Under a co-funded award from The BrightFocus Foundation and MTEC, the laboratories of W. Brad Hubbard, PhD and Patrick G. Sullivan, PhD in the Spinal Cord and Brain Injury Research Center (SCoBIRC) at the University of Kentucky demonstrated that mitochondrial dysfunction is apparent following repeated, mild blast-induced traumatic brain injury (TBI) and that the dysfunction can be modulated by a novel drug, MP201 (Mitochon Pharmaceuticals, Inc.), to attenuate the disease.
Blast-induced TBI results in ongoing neurological deficits, including psychiatric and cognitive impairments. Low level blast exposure is relatively common in military settings, including training operations. As there are no current treatments approved by the U.S. Food and Drug Administration for mild TBI (mTBI), preclinical studies have sought to characterize the neuropathobiology underlying mild blast TBI (mbTBI) and extensive focus has been on neurovascular disruption and inflammatory outcomes. Recent efforts have been taken to characterize metabolic and mitochondrial outcomes following mbTBI. However, there is a gap in understanding regarding mitochondrial bioenergetic changes and mitochondrial oxidative damage after mbTBI. Further, no study to-date has evaluated a therapeutic approach to targeting mitochondrial dysfunction following mbTBI.
It is well-known that mitochondrial dysfunction underlies many pathological processes and contributes to neurological deficits. To target mitochondrial impairment after TBI, the team has demonstrated that mild mitochondrial uncoupling reduces oxidative stress and is neuroprotective after TBI. A prodrug for mitochondrial uncoupling, MP201 (Mitochon Pharmaceuticals, Inc.), can deliver low, sustained levels of 2,4 dinitrophenol (DNP) that works to reduce calcium burden and lower oxidative stress, which are two hallmarks of TBI pathophysiology and reduce neurological symptoms.
For the next steps in the project, the team now moves forward to demonstrate behavioral efficacy of MP201 in a preclinical model of mbTBI. Further, ongoing studies that enable the filing of an Investigational New Drug application with MP201 are being performed.

(Records from a dataset)
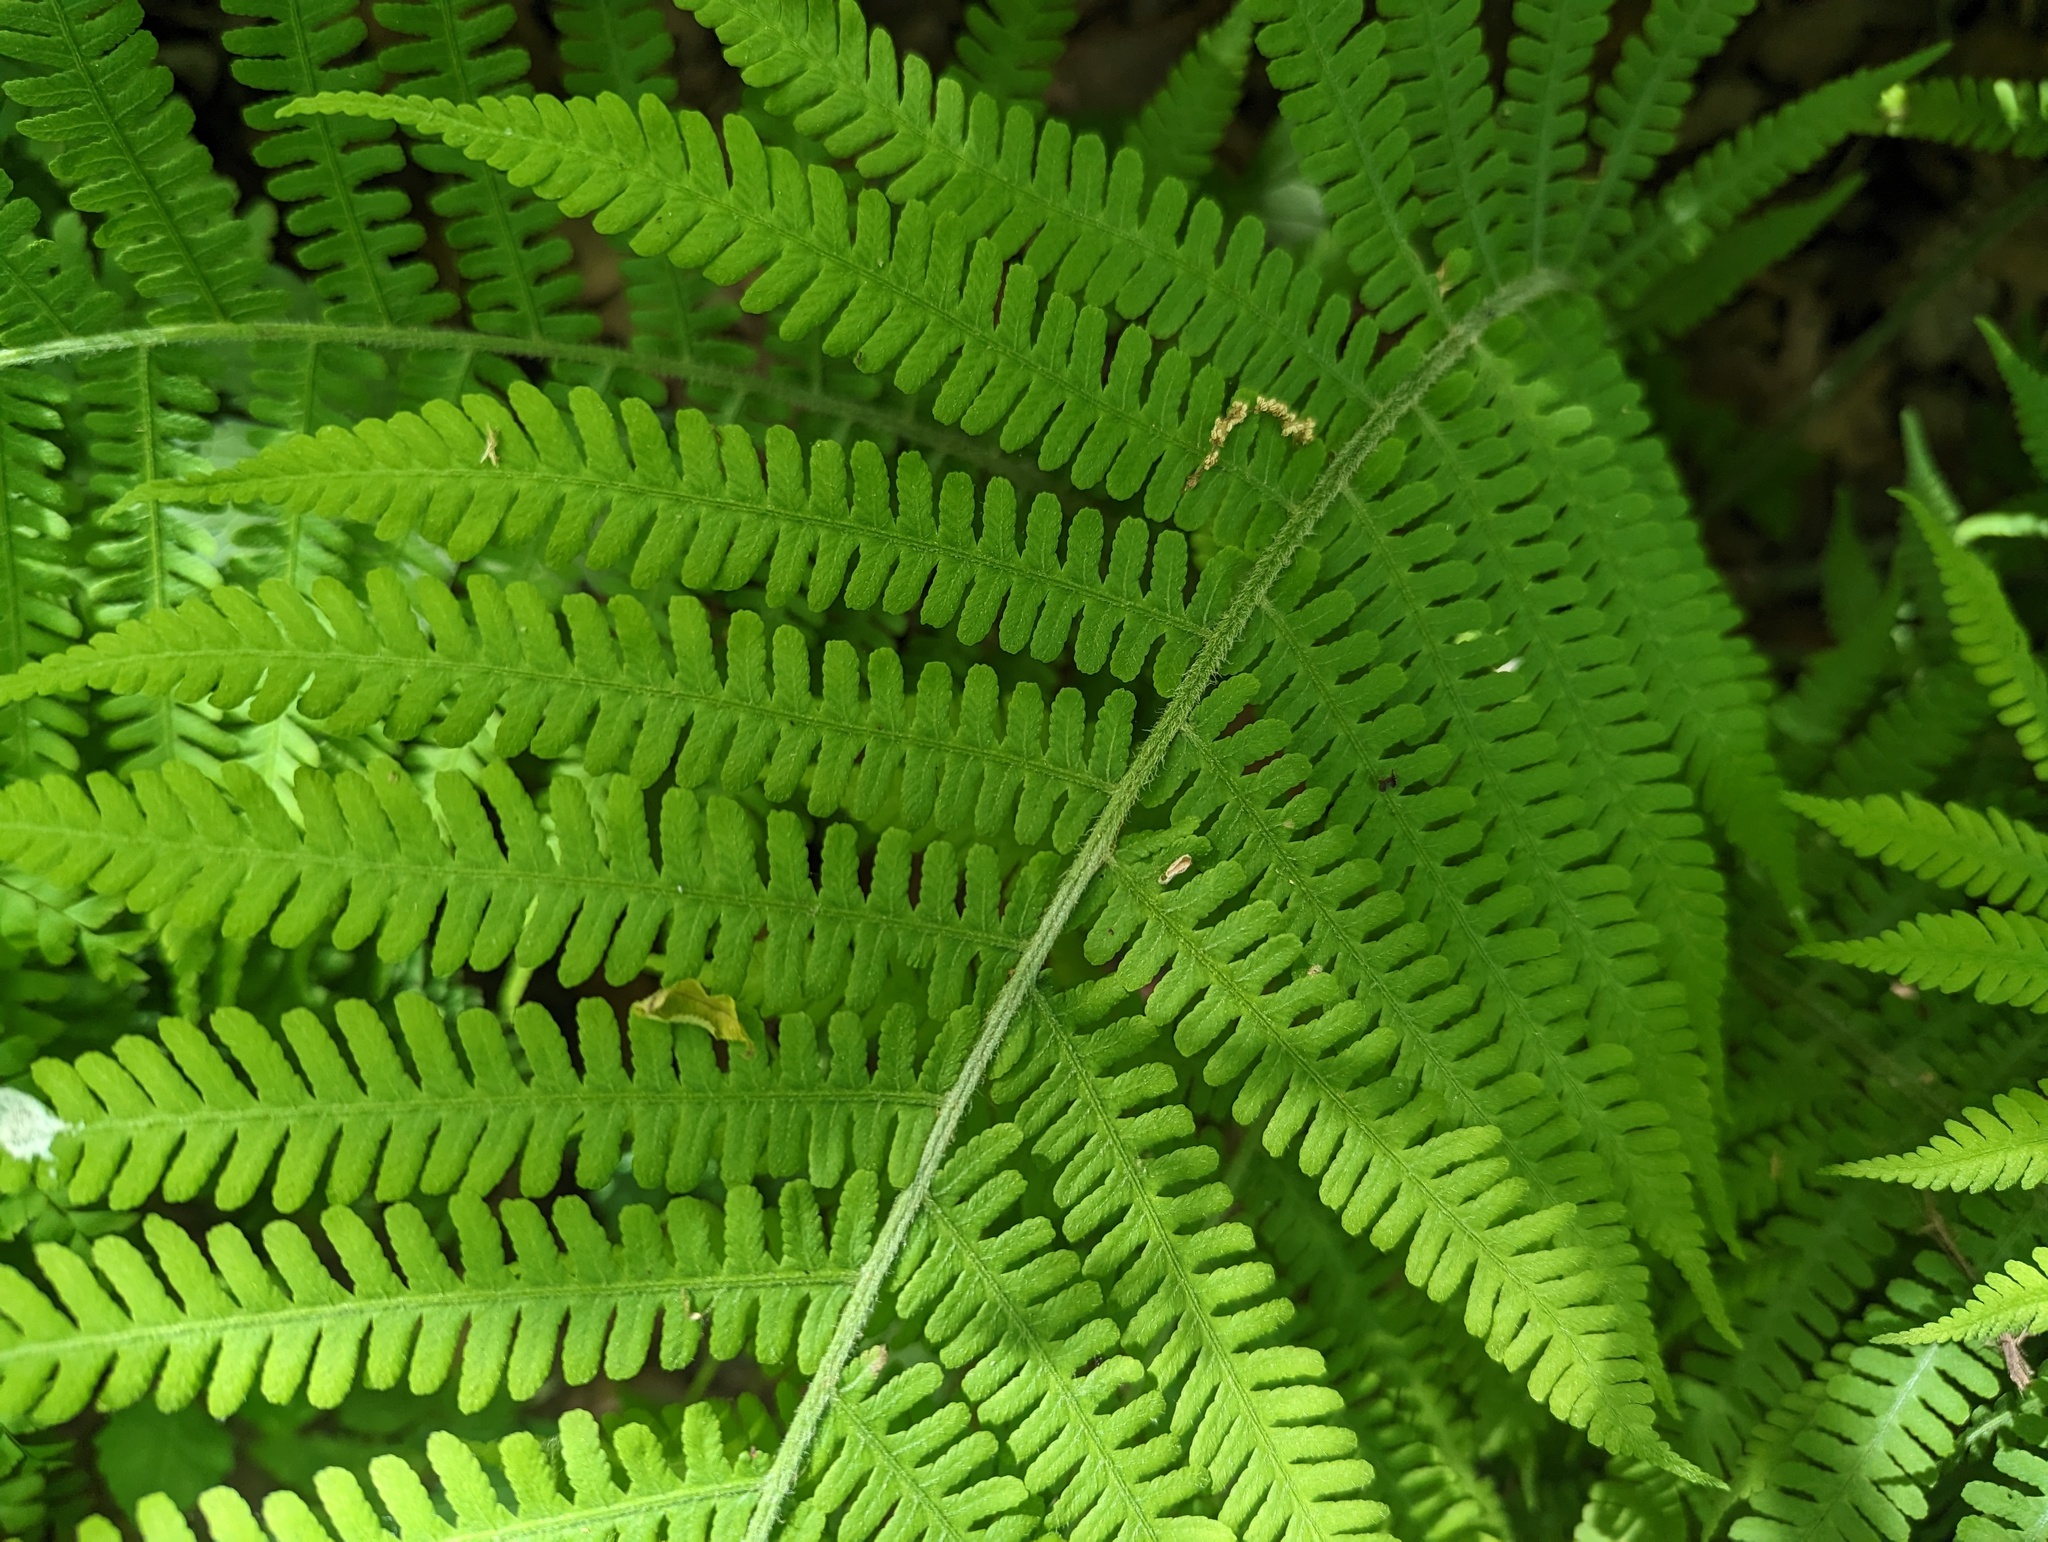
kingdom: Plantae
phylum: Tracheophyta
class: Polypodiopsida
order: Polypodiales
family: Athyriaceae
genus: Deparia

==

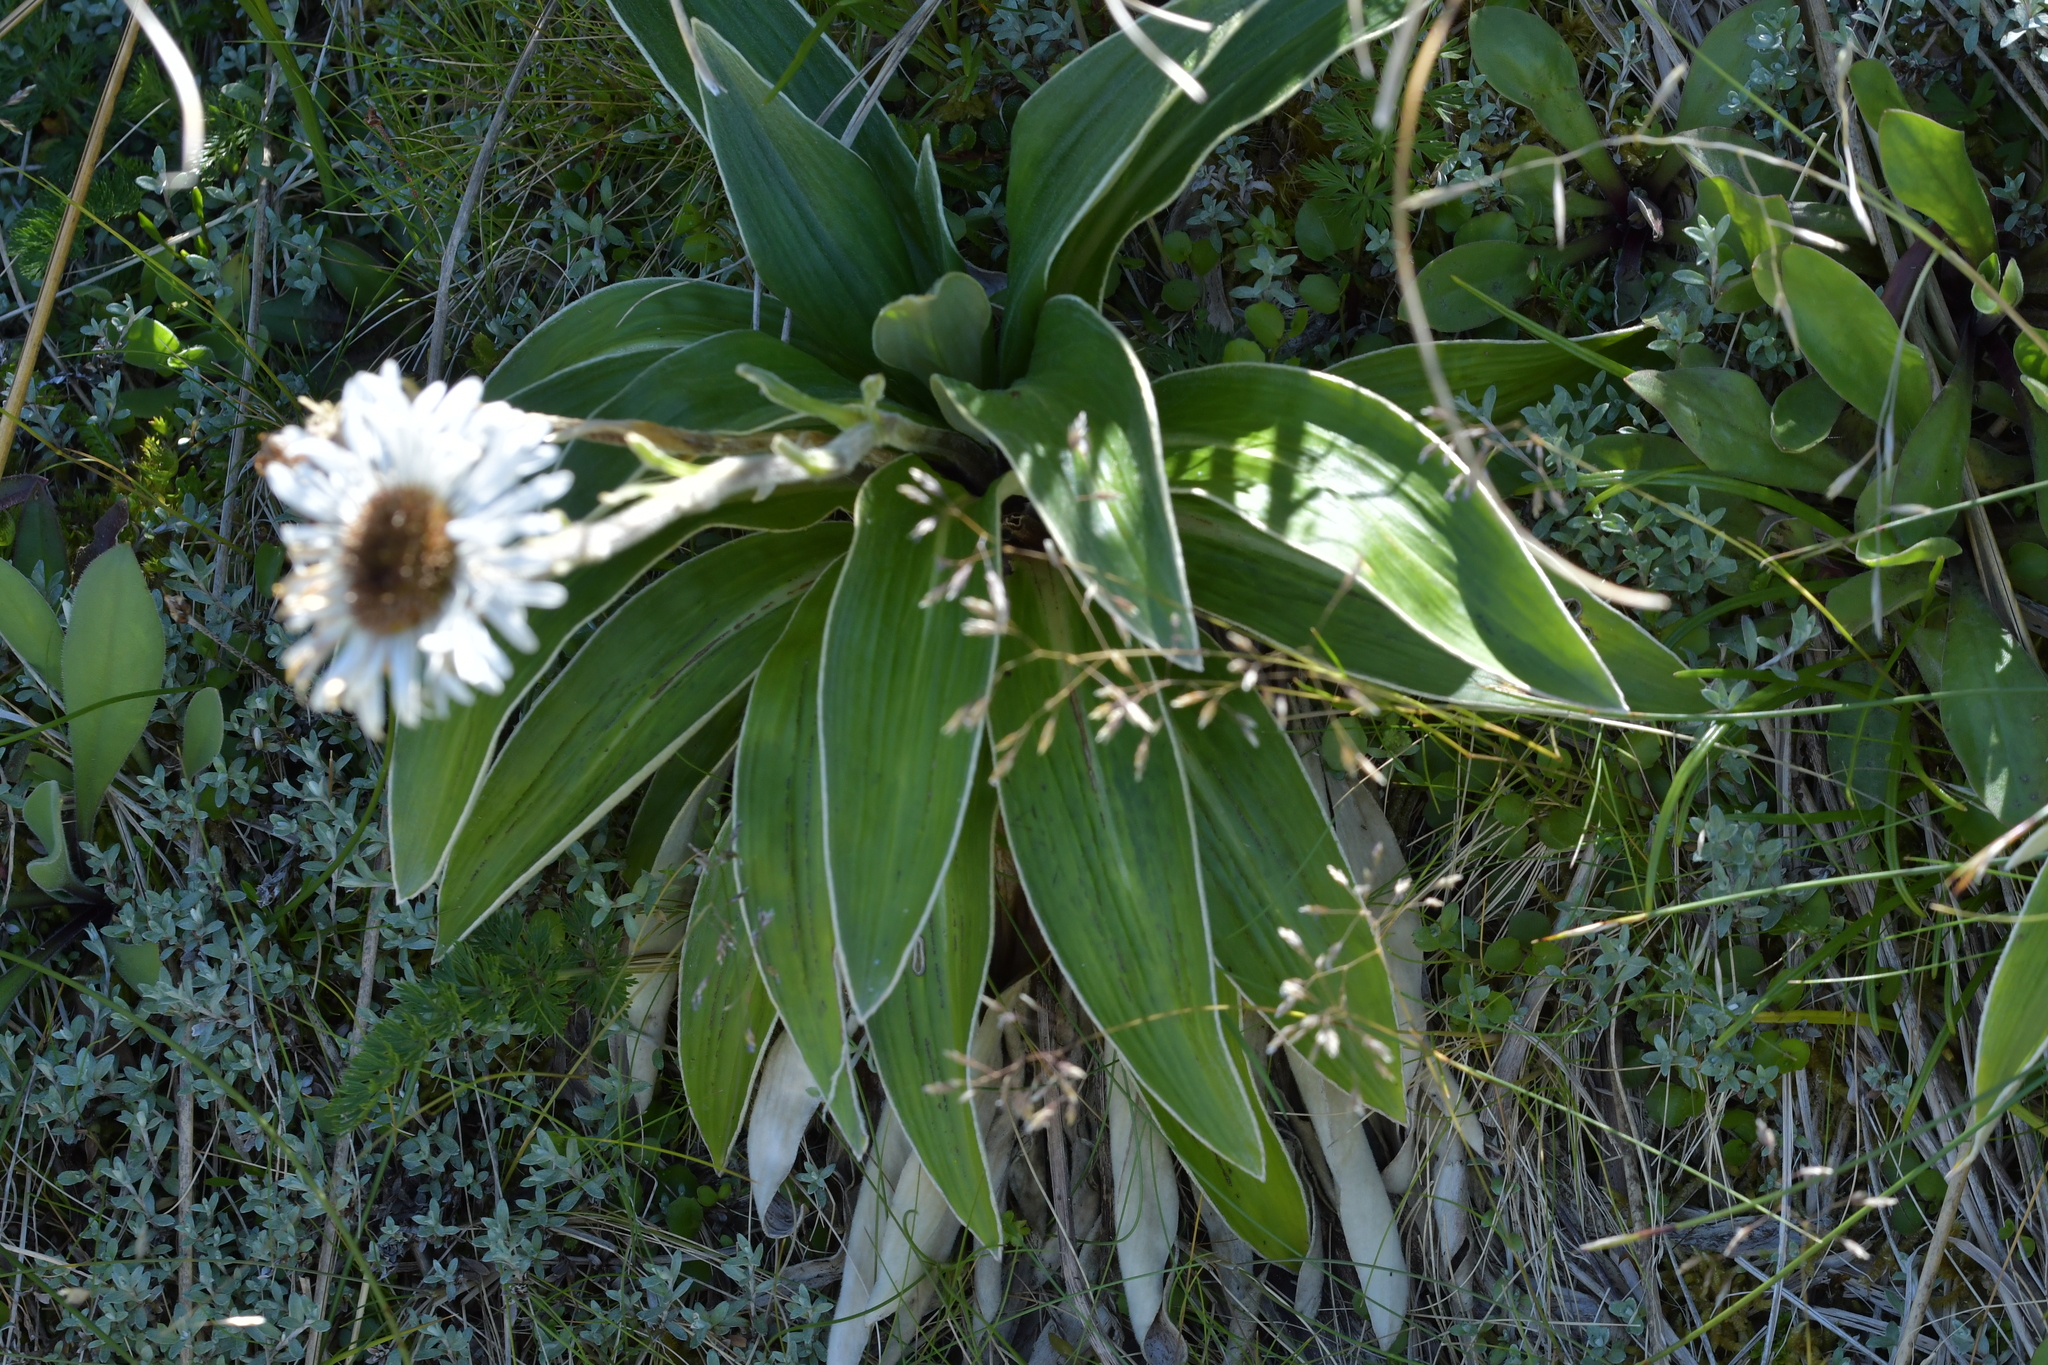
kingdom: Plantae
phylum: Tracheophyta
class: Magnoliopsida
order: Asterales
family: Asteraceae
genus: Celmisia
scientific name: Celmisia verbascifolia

WHAT TO WORK ON — Continue the article on treating mitochondrial dysfunction after mild blast brain injury with MP201, picking up after its final sentence.

ANSWER TO THE PROBLEM —
This work has been recently published in the Journal of Neurotrauma. The research project award recipients were selected from the respondents to MTEC’s Request for Project Proposals soliciting medical technological solutions related to MTEC’s Technology Focus Areas (Solicitation #MTEC-20-16-mTBI-005).
About University of Kentucky and Mitochon Pharmaceuticals, Inc.:
The laboratories of W. Brad Hubbard, PhD and Patrick G. Sullivan, PhD are both part of the Spinal Cord and Brain Injury Research Center (SCoBIRC) at the University of Kentucky. Our labs are focused on understanding the pathobiology of traumatic brain injury (TBI) and investigating therapeutics in preclinical models that can target critical mechanisms of injury to improve outcomes. Harnessing the power of the mitochondrion after injury via targeted therapeutics can alleviate metabolic and neurological consequences after TBI.
Robert Alonso, Founder & CEO and John G. Geisler, PhD, Founder & Chief Scientific Officer, represent Mitochon Pharmaceuticals. The mission of Mitochon Pharmaceuticals is to bring forward meaningful drugs that work at the root of insidious diseases by direct modulation of the mitochondria’s physiology to attenuate disease progression.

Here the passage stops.